A full answer to your question depends on the complexity of deployment. If you are looking to host a single ASP.Net (core or classic) website, with no additional services, then I would recommend the Azure App Services specifically.
When testing Azure App Services, the end-to-end story is really nice:
- Integration with github or Bitbucket git repositories allowed you to deploy once changes were merged into master (Azure App Services would check out the repo, build the app, and deploy it)
- Hosting the site was rock solid, and appropriately sized
When testing AWS ElasticBeanstalk, the end-to-end story is not as pretty:
- No direct integration with git, so you have to publish using the AWS plugin.

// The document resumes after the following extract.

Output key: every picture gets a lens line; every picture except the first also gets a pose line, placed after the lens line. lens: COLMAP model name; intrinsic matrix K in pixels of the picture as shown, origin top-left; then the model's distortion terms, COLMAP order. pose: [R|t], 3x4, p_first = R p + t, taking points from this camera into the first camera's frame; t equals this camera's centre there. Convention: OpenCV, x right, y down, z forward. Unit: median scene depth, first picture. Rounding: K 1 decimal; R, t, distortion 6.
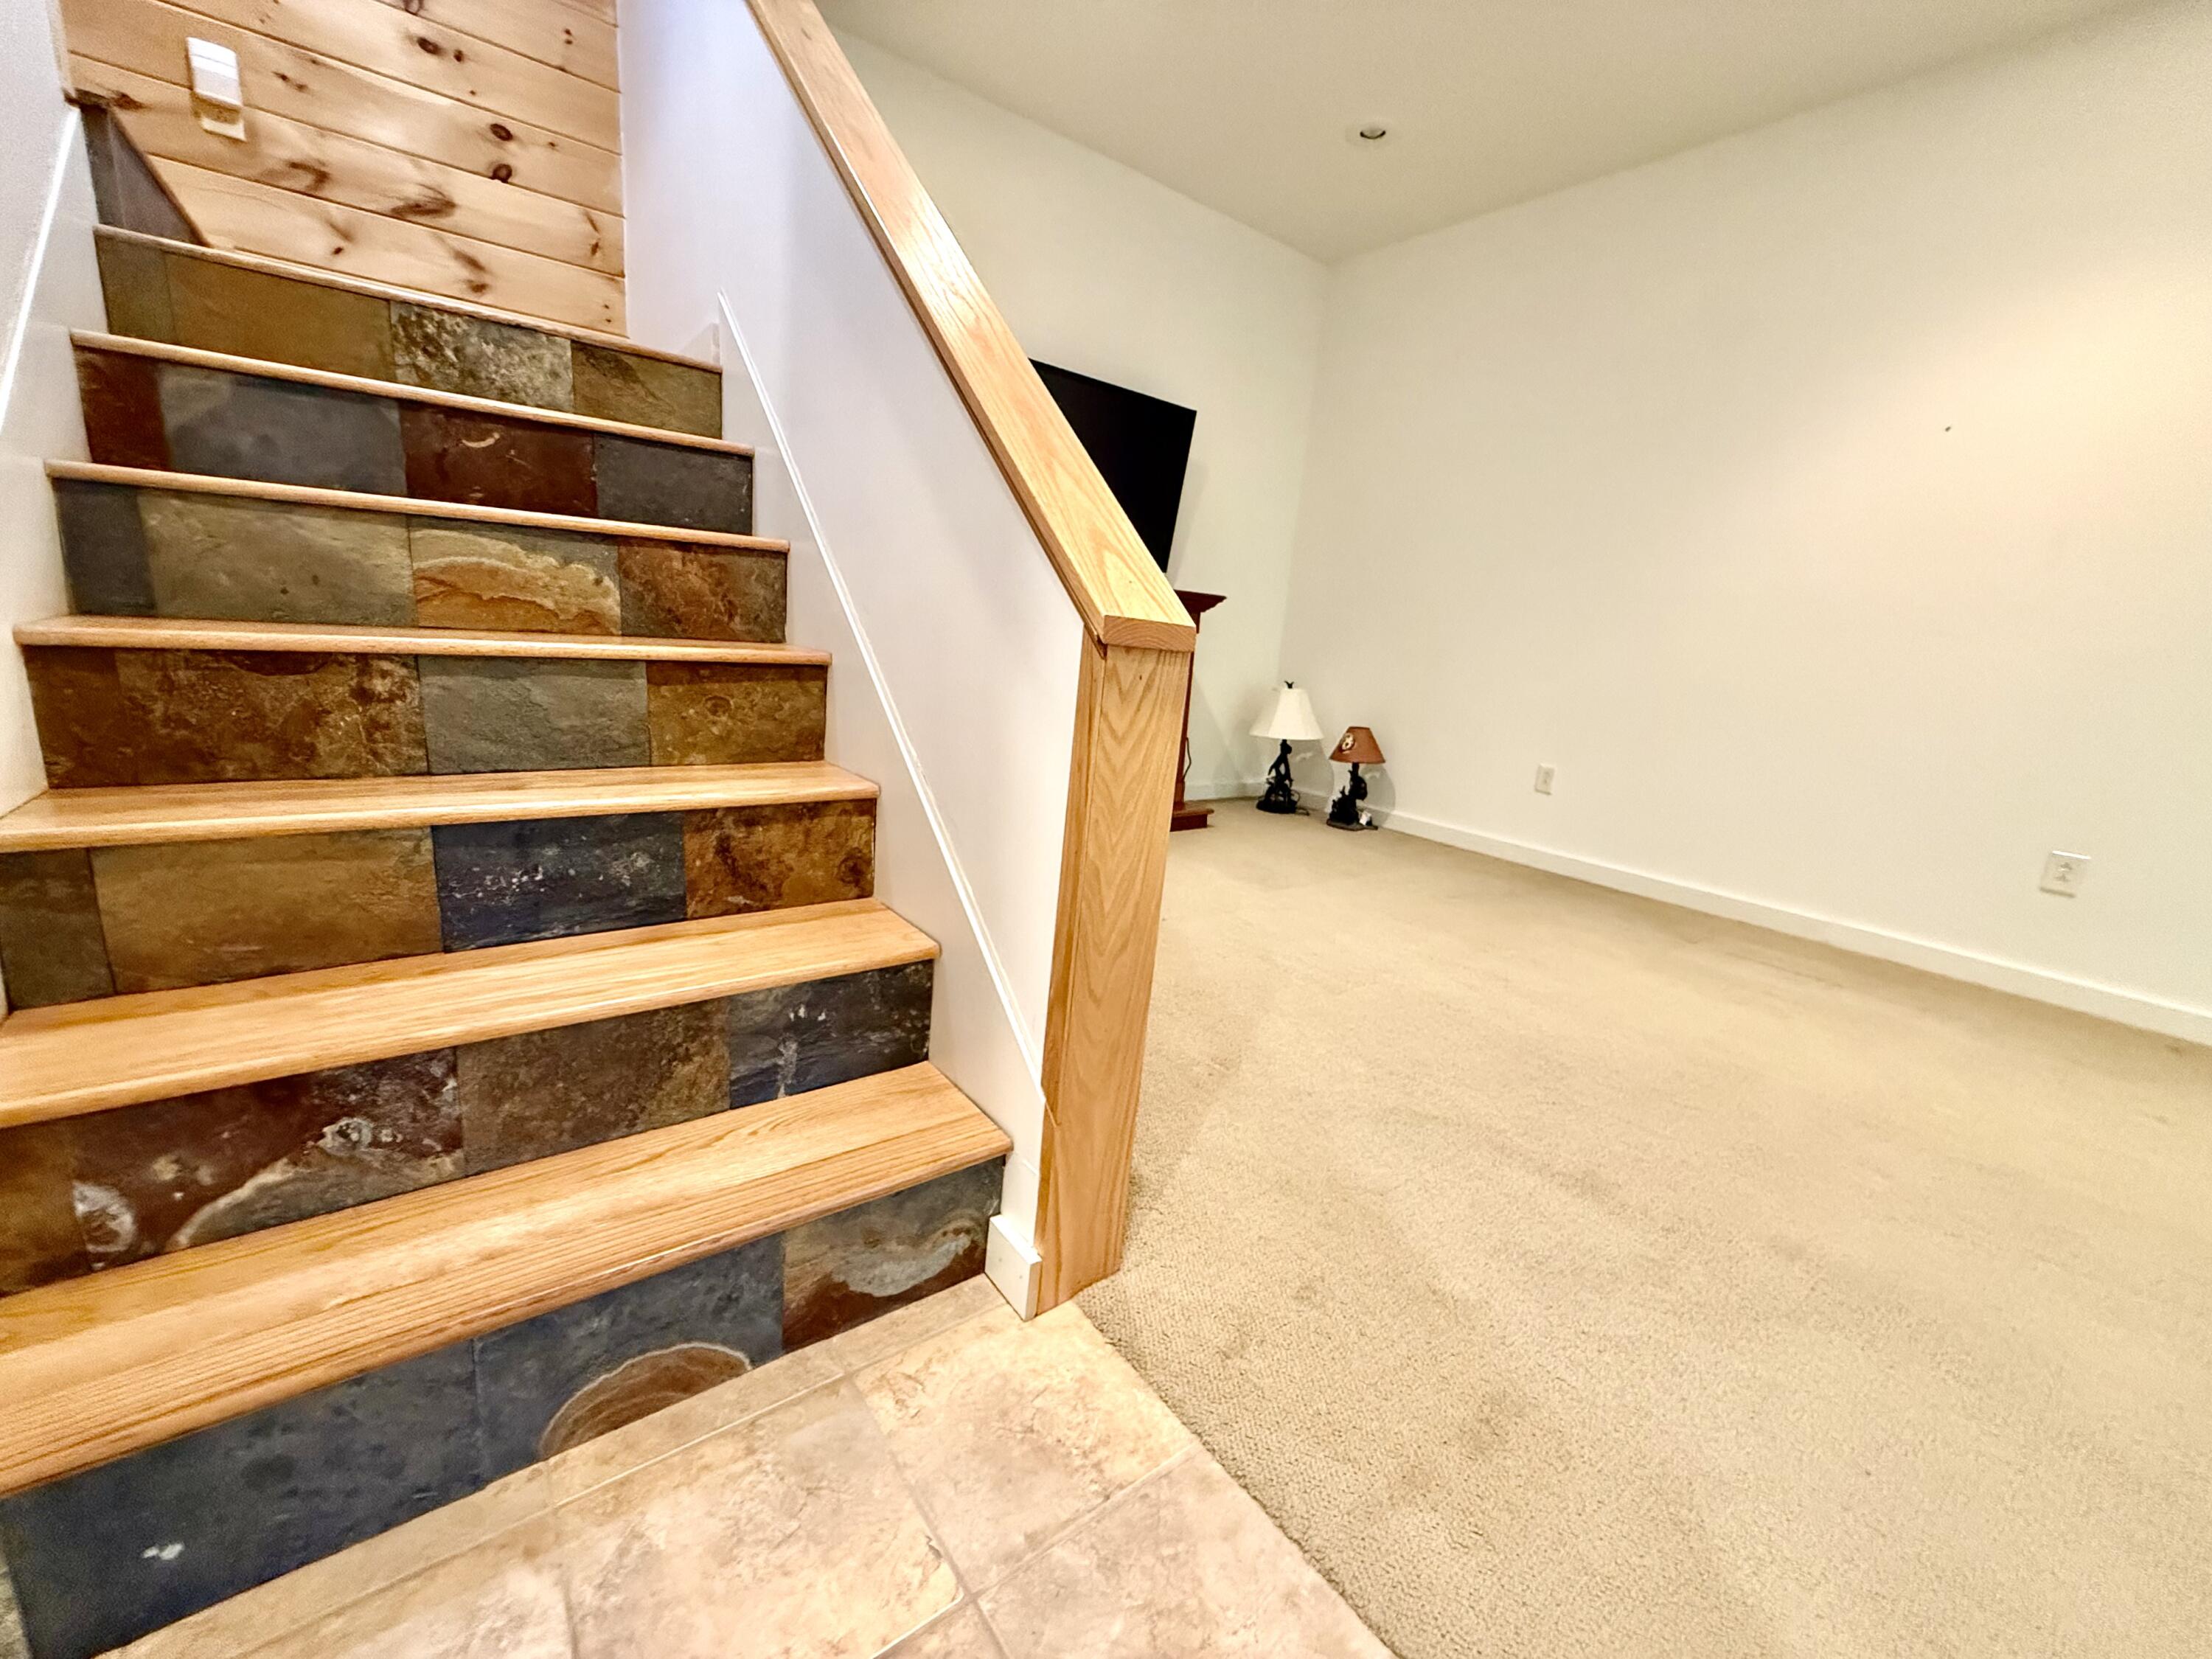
lens RADIAL K [[883.0, 0, 1096.7], [0, 883.0, 826.9], [0, 0, 1]] dist [0.000033, 0.000562]
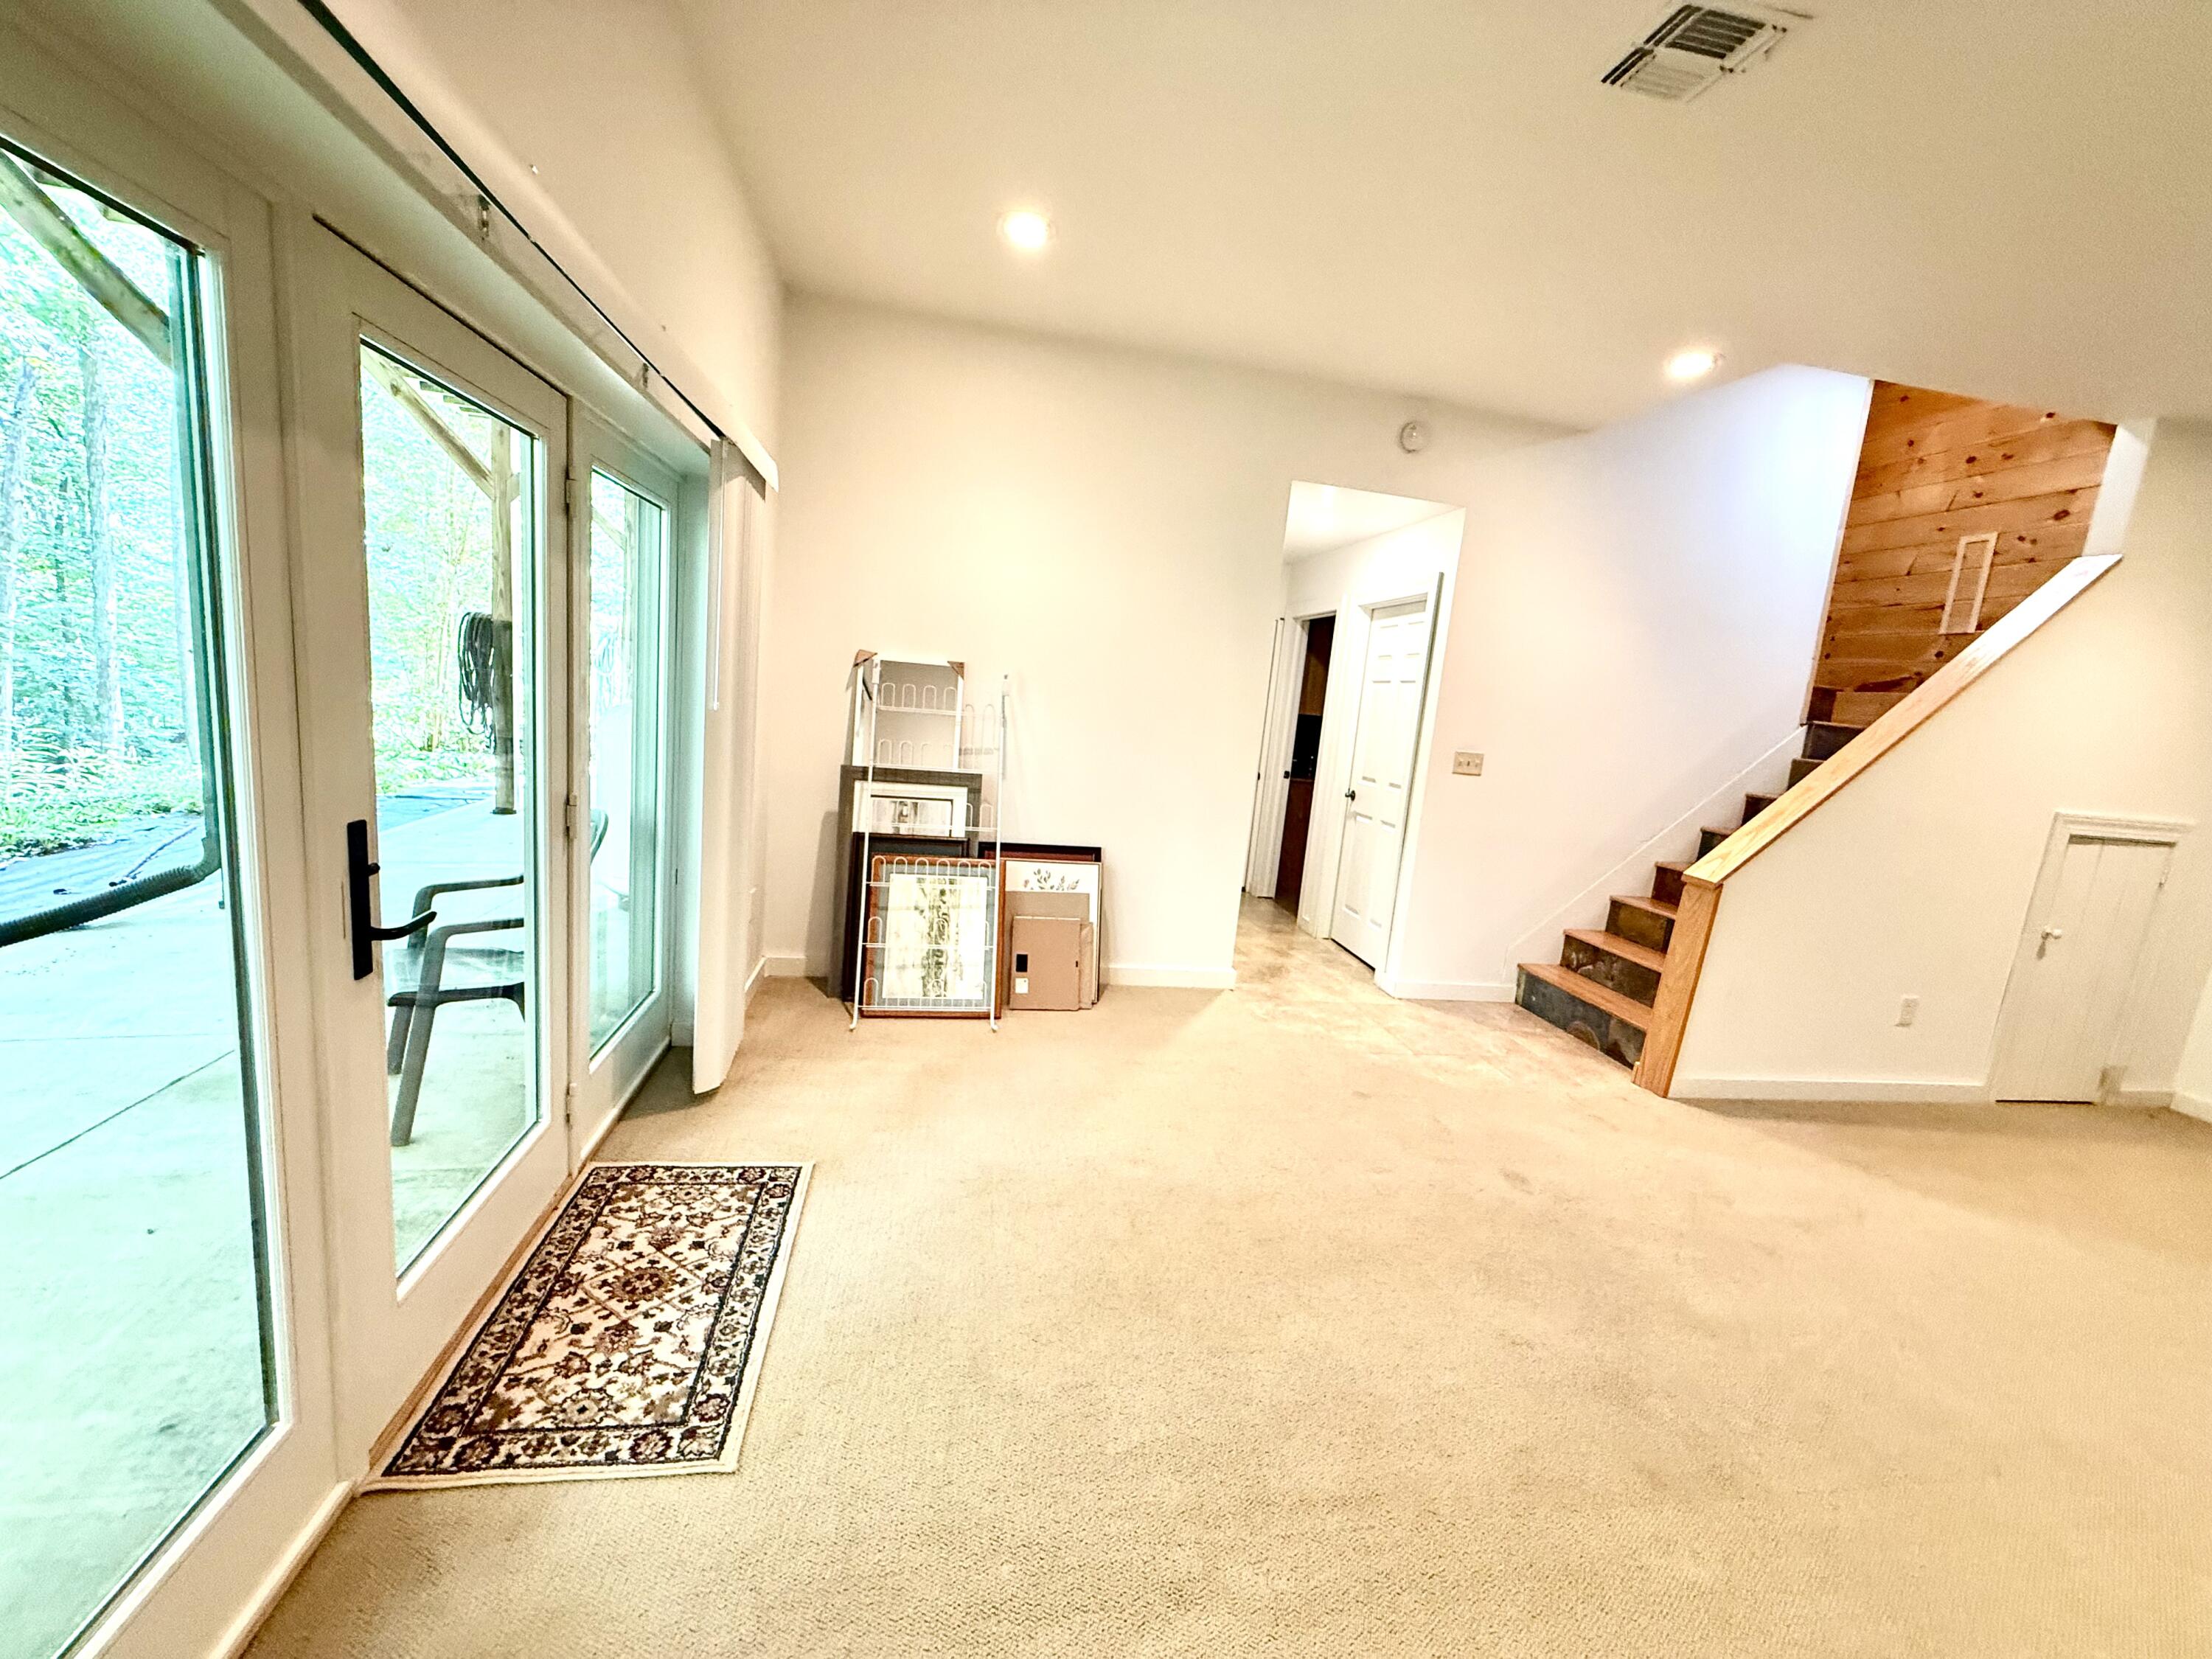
lens RADIAL K [[883.0, 0, 1101.6], [0, 883.0, 829.8], [0, 0, 1]] dist [0.000033, 0.000562]
pose [[-0.442891, 0.017909, -0.896396, 3.079132], [-0.326989, 0.927709, 0.180093, -0.199941], [0.834821, 0.372874, -0.405018, 0.303120]]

The package is not a standard Visual Studio web deployment package
- Hosting is shaky. If the VMs are too small they restart randomly, and start times are measured in minutes
Growing beyond simple web applications
When you have a group of web services that work in concert as a whole application, containers start to be worth the investment. Typically, containers start up much faster than AWS EC2 instances (what your app is running in with ELB) which means that using an orchestration service like EKS to scale your application much more attractive.
The next thing to think about is cost. In AWS you pay for every EC2 instance you are using, directly or indirectly. Not sure how some of the managed services work in Azure, but it is likely a similar story. Many times there is spare capacity in your EC2 instance that could be used to host another instance of your application, or another microservice. Containers let you use that space while ensuring the configuration is correct.